● Task data:
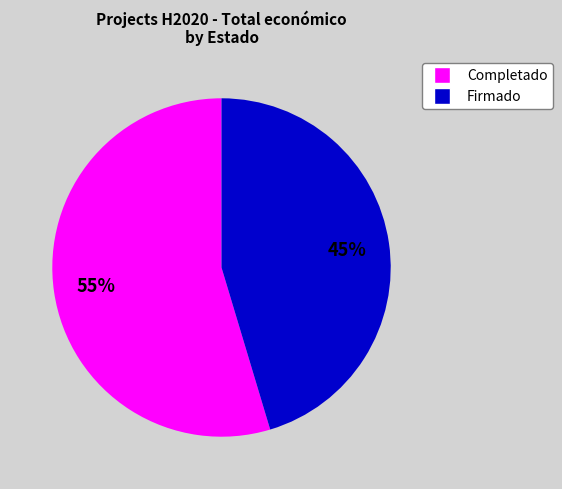

Does any single category account for the majority?

Yes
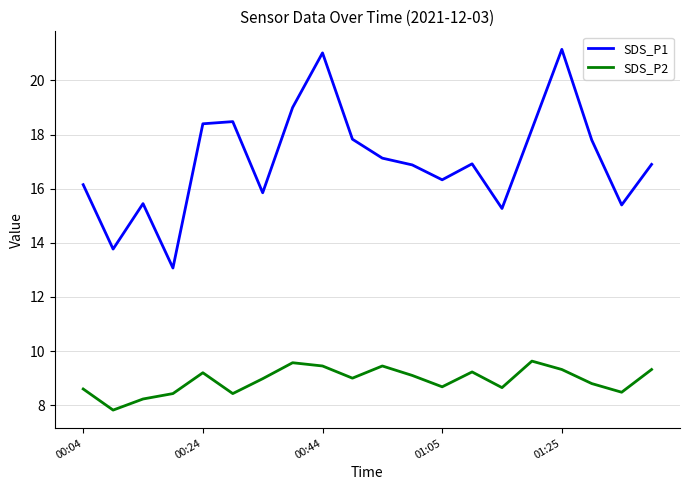

Is this an area chart (filled region under the line)?

No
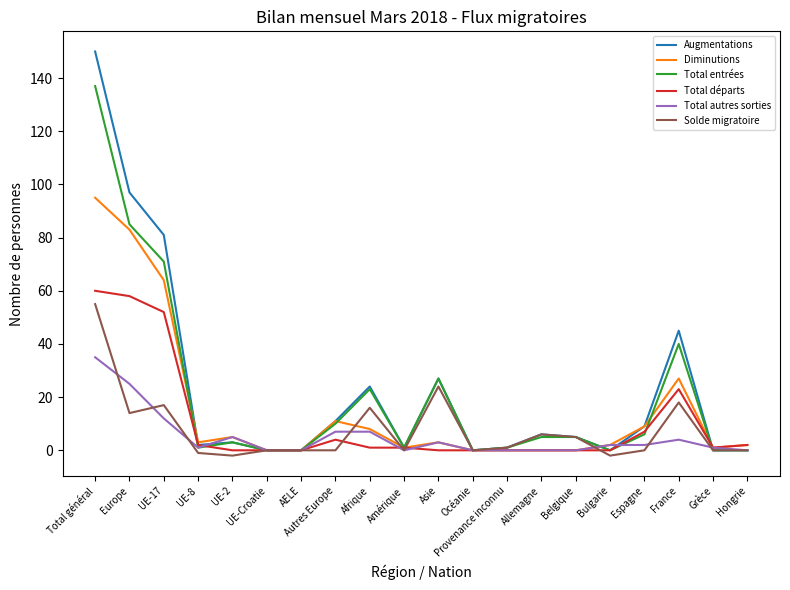

Where is Total entrées nearest to the value 68?

UE-17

● Task objective: Please put the items above into a Markdown table with the columns "Row" and "Text", one numbered row per line, leaving out blank lines and the pictures.

● Solution for this task:
| Row | Text |
|---|---|
| 1 | Does any single category account for the majority? |
| 2 | Yes |
| 3 | Is this an area chart (filled region under the line)? |
| 4 | No |
| 5 | Where is Total entrées nearest to the value 68? |
| 6 | UE-17 |